> [ASSIGNED TASK 1]:
Reproduce the portion of the text on general linear modeling over trials that starts with "Tags: example glm" and goes on through "of cortical activity.".
> [ASSIGNED TASK 2]:
Carry on the text on general linear modeling over trials from its final sentence.

> [EXCERPTED PASSAGE]:
════════════════

Tags: example glm statistics eeg-language

Using General Linear Modeling over trials

Most MEG/EEG experimental paradigms consists of a repeated task or stimulus presentation, during which data is acquired. Subsequently the data is segmented (based on the events), pre-processed, and for example averaged to construct an ERP. These ERPs can be computed separately for different conditions, and contrasted over conditions to see when and where the cortical processing differs between experimental conditions. In these trial-based analysis it is common to treat ever channel and timepoint asround the stimulus separate from all others, and do the averaging or statistical analysis for each channel-time point. Cluster-based permutation tests can be used to deal with the multiple comparisons, but the clusters themselves do not form an explicit model of cortical activity.

An alternative to modeling all channel-time points over trials independently from each other is to make explicit models for the precise temporal structure in the data around each event (i.e. within the trial). This is common for event-related fMRI and fNIRS, where the cognitive activity related to events is very short compared to the low temporal resolution of the data. As the precise millisecond timing of the cortical activity is not represented in the data, the stimuli can be modeled as stick-functions and convolved with the BOLD haemodynamic response function. In MEG and EEG it is also possible to make explicit models including peri-stimulus time and use GLMs to estimate the event-related activity (REFS).

The example page on Using General Linear Modeling on time series data shows how to use GLMs to model the event-related time series. This specific page will show how to use GLMs to model the trial-based structure in the data.

GLMs for two conditions

When considering the contrast between two experimental conditions, we can describe this as an ANOVA with one factor and two levels. In this simple experimental design, we do not have to use ANOVAs and F-tests, but we can resort to t-tests.

For example, in the eeg-language dataset, there are trials with a visual stimulus presentation and trials with an auditory stimulus presentation. The procedure for the analysis looks like this:

• preprocess the data in both conditions
• average per condition and compute condition difference
• compute contrast with t-test

GLMs for three conditions

Considering an experimental manipulation with three conditions, we can describe this as an ANOVA with one factor and three levels. We could use pair-wise t-tests, which puts us back in the previous situation. We need an F-test for testing an overall effect of the three conditions (or levels).

════════════════

> [PROVIDED RECORDS]:
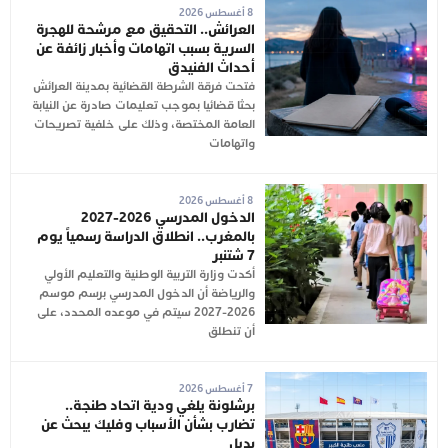
8 أغسطس 2026
العرائش.. التحقيق مع مرشحة للهجرة
السرية بسبب اتهامات وأخبار زائفة عن
أحداث الفنيدق
فتحت فرقة الشرطة القضائية بمدينة العرائش
بحثا قضائيا بموجب تعليمات صادرة عن النيابة
العامة المختصة، وذلك على خلفية تصريحات
واتهامات
8 أغسطس 2026
الدخول المدرسي 2026-2027
بالمغرب.. انطلاق الدراسة رسمياً يوم
7 شتنبر
أكدت وزارة التربية الوطنية والتعليم الأولي
والرياضة أن الدخول المدرسي برسم موسم
2026-2027 سيتم في موعده المحدد، على
أن تنطلق
7 أغسطس 2026
برشلونة يلغي ودية اتحاد طنجة..
تضارب بشأن الأسباب وفليك يبحث عن
بديل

════════════════

> [TASK OUTPUT 1]:
Tags: example glm statistics eeg-language

Using General Linear Modeling over trials

Most MEG/EEG experimental paradigms consists of a repeated task or stimulus presentation, during which data is acquired. Subsequently the data is segmented (based on the events), pre-processed, and for example averaged to construct an ERP. These ERPs can be computed separately for different conditions, and contrasted over conditions to see when and where the cortical processing differs between experimental conditions. In these trial-based analysis it is common to treat ever channel and timepoint asround the stimulus separate from all others, and do the averaging or statistical analysis for each channel-time point. Cluster-based permutation tests can be used to deal with the multiple comparisons, but the clusters themselves do not form an explicit model of cortical activity.

> [TASK OUTPUT 2]:
• preprocess the data in all three conditions
• compute an F-test

GLMs for a multi-factorial design

Considering an experiment from the general perspective of an ANOVA, we can have multiple factors and/or multiple levels per factor.

In the eeg-language dataset there is one factor for “stimulus modality” with three levels for pictures, visual, and auditory. Another factor is the “stimulus category” with two levels for animals and tools. This can be represented in a 3-by-2 table.

The procedure for the analysis looks like this:

• preprocess the data for all 3x2 conditions combined
• average per condition and compute pairwise condition differences
• estimate GLMs
• test different contrasts (t, F)

Within-subject versus group analysis

As demonstrated above, GLMs can be used for within-subject analysis where the variability over trials is used in combination with the model estimates to determine significance. For group analysis it is common to make 1-st level model estimates for each subject, and do a 2-nd level analysis on the group level.

The procedure for the analysis looks like this:

• preprocess the data in all 3x2 conditions for each subject
• 1st level: estimate GLMs for each subject
• 2nd level: do statistics across subjects for different contrasts (t, F)